Using a Punch List EFFECTIVELY!
The goal of any punch list is to ultimately get to zero and close the project out successfully. But how do you get there with no misunderstandings? The key is getting all parties to agree to reasonable standards and to apply the standards consistently.
Watch Digging Deeper this week as Dennis shares an effective punch list strategy so that everyone arrives at the finish line together.
Please share your thoughts with us in the comments section below. Thank you!

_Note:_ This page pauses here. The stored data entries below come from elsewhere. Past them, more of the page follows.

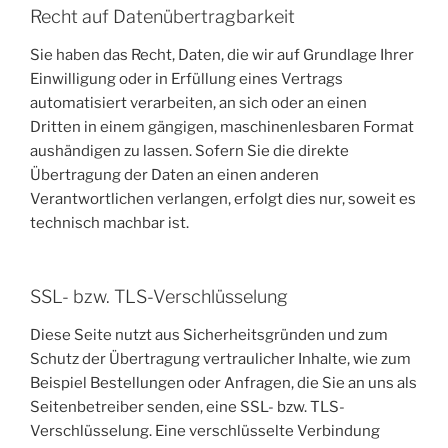
Recht auf Daten­übertrag­barkeit
Sie haben das Recht, Daten, die wir auf Grundlage Ihrer
Einwilligung oder in Erfüllung eines Vertrags
automatisiert verarbeiten, an sich oder an einen
Dritten in einem gängigen, maschinenlesbaren Format
aushändigen zu lassen. Sofern Sie die direkte
Übertragung der Daten an einen anderen
Verantwortlichen verlangen, erfolgt dies nur, soweit es
technisch machbar ist.
SSL- bzw. TLS-Verschlüsselung
Diese Seite nutzt aus Sicherheitsgründen und zum
Schutz der Übertragung vertraulicher Inhalte, wie zum
Beispiel Bestellungen oder Anfragen, die Sie an uns als
Seitenbetreiber senden, eine SSL- bzw. TLS-
Verschlüsselung. Eine verschlüsselte Verbindung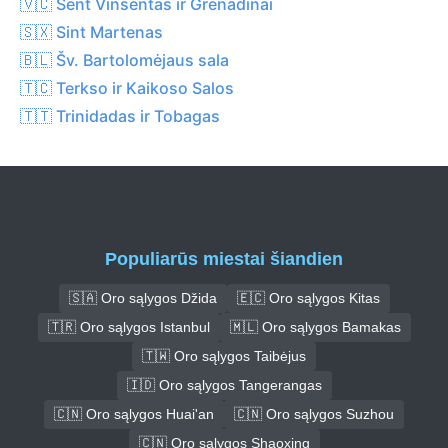
🇻🇨 Sent Vinsentas ir Grenadinai
🇸🇽 Sint Martenas
🇧🇱 Šv. Bartolomėjaus sala
🇹🇨 Terkso ir Kaikoso Salos
🇹🇹 Trinidadas ir Tobagas
Populiarūs miestai šiandien
🇸🇦 Oro sąlygos Džida
🇪🇨 Oro sąlygos Kitas
🇹🇷 Oro sąlygos Istanbul
🇲🇱 Oro sąlygos Bamakas
🇹🇼 Oro sąlygos Taibėjus
🇮🇩 Oro sąlygos Tangerangas
🇨🇳 Oro sąlygos Huai'an
🇨🇳 Oro sąlygos Suzhou
🇨🇳 Oro sąlygos Shaoxing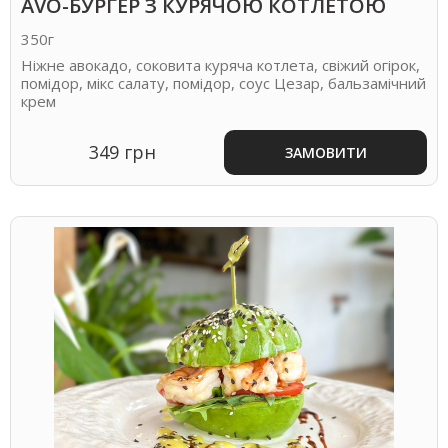
AVO-БУРГЕР З КУРЯЧОЮ КОТЛЕТОЮ
350г
Ніжне авокадо, соковита куряча котлета, свіжий огірок,
помідор, мікс салату, помідор, соус Цезар, бальзамічний
крем
349 грн
ЗАМОВИТИ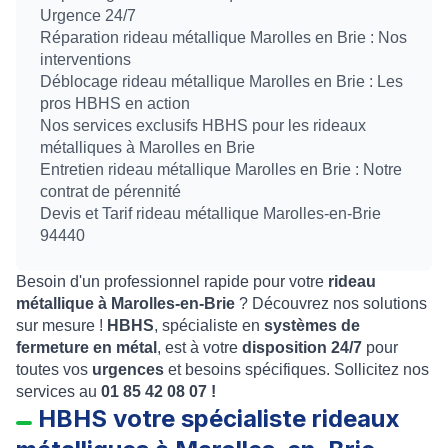
Urgence 24/7
Réparation rideau métallique Marolles en Brie : Nos
interventions
Déblocage rideau métallique Marolles en Brie : Les
pros HBHS en action
Nos services exclusifs HBHS pour les rideaux
métalliques à Marolles en Brie
Entretien rideau métallique Marolles en Brie : Notre
contrat de pérennité
Devis et Tarif rideau métallique Marolles-en-Brie
94440
Besoin d'un professionnel rapide pour votre
rideau
métallique à Marolles-en-Brie
? Découvrez nos solutions
sur mesure !
HBHS
, spécialiste en
systèmes de
fermeture en métal
, est à votre
disposition 24/7
pour
toutes vos
urgences
et besoins spécifiques. Sollicitez nos
services au
01 85 42 08 07 !
HBHS votre spécialiste rideaux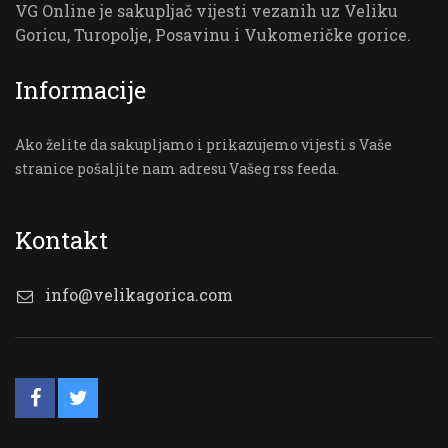
VG Online je sakupljač vijesti vezanih uz Veliku
Goricu, Turopolje, Posavinu i Vukomeričke gorice.
Informacije
Ako želite da sakupljamo i prikazujemo vijesti s Vaše
stranice pošaljite nam adresu Vašeg rss feeda.
Kontakt
info@velikagorica.com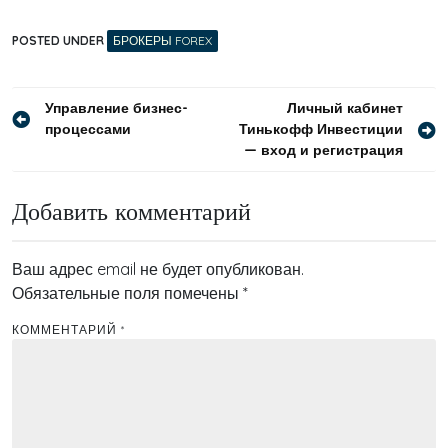
POSTED UNDER
БРОКЕРЫ FOREX
Навигация
Управление бизнес-
Личный кабинет
процессами
Тинькофф Инвестиции
по
— вход и регистрация
записям
Добавить комментарий
Ваш адрес email не будет опубликован.
Обязательные поля помечены
*
КОММЕНТАРИЙ
*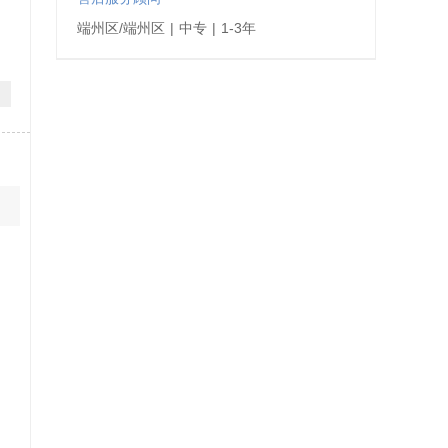
端州区/端州区
|
中专
|
1-3年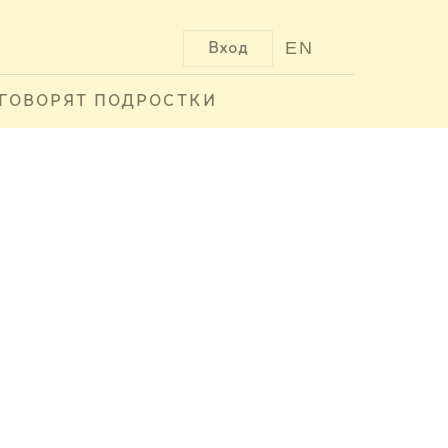
EN
Вход
ГОВОРЯТ ПОДРОСТКИ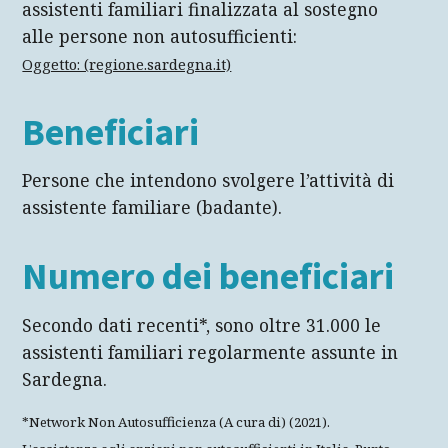
assistenti familiari finalizzata al sostegno
alle persone non autosufficienti:
Oggetto: (regione.sardegna.it)
Beneficiari
Persone che intendono svolgere l’attività di
assistente familiare (badante).
Numero dei beneficiari
Secondo dati recenti*, sono oltre 31.000 le
assistenti familiari regolarmente assunte in
Sardegna.
*Network Non Autosufficienza (A cura di) (2021).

Hello everybody. Dennis Engekbrecht with The Family Business Institute and the CEO Roundtable Program for
Contractors. Thanks for tuning in.
I was at a strategic planning session yesterday with one of our clients, and we are discussing quality control and that
devolved into an issue of punch list and how the punch list never seems to end. You have, you do your punch list, then
the architect does theirs, and then the owner comes in and does theirs, and every time they feel they have to find new
things and it seems a never-ending process. And of course, in today's construction world that's very difficult because it's
hard to get your trade contractors back to the job. If you are a trade contractor, it's expensive to demobilize where
you're in production and come back to fix these one or two things. So, it's really a pain in the butt to have those things
affecting you as well.
So interesting thing, the owner of this company, and we give you credit on this one, stepped up and he said, "Anytime I
did a punch list, I made sure I had all three of them there and we went into whatever it was, the first room or a sample
room or whatever, and we talked about what's acceptable and what's not acceptable." And I guess as a contractor, you
look at a wall and if you get to three or four inches away from that wall, you're going to see all kinds of things you don't
see from six feet or 10 feet. So, I guess there's some rule of thumb that that's where you're supposed to look at things
from.
But if you look at a particular corner or something, you say, "Well that treatment's okay or that treatment's not okay."
And then you go out through the rest of the project and you apply the same thing. Perhaps you can avoid that nickel and
dime kind of thing that can happen and that sort of thing. And basically, just to have a ... What you're doing is coming to
a prior agreement on what is an item that's acceptable, what's not acceptable, what needs to be fixed? And then
hopefully getting all of them identified at once so that process goes a lot easier.
So anyway, just thought that was a useful hint that many of you can take home and do. I had never heard it before. So
anyway, Dennis Engelbrecht, Digging Deeper. Thanks for tuning in.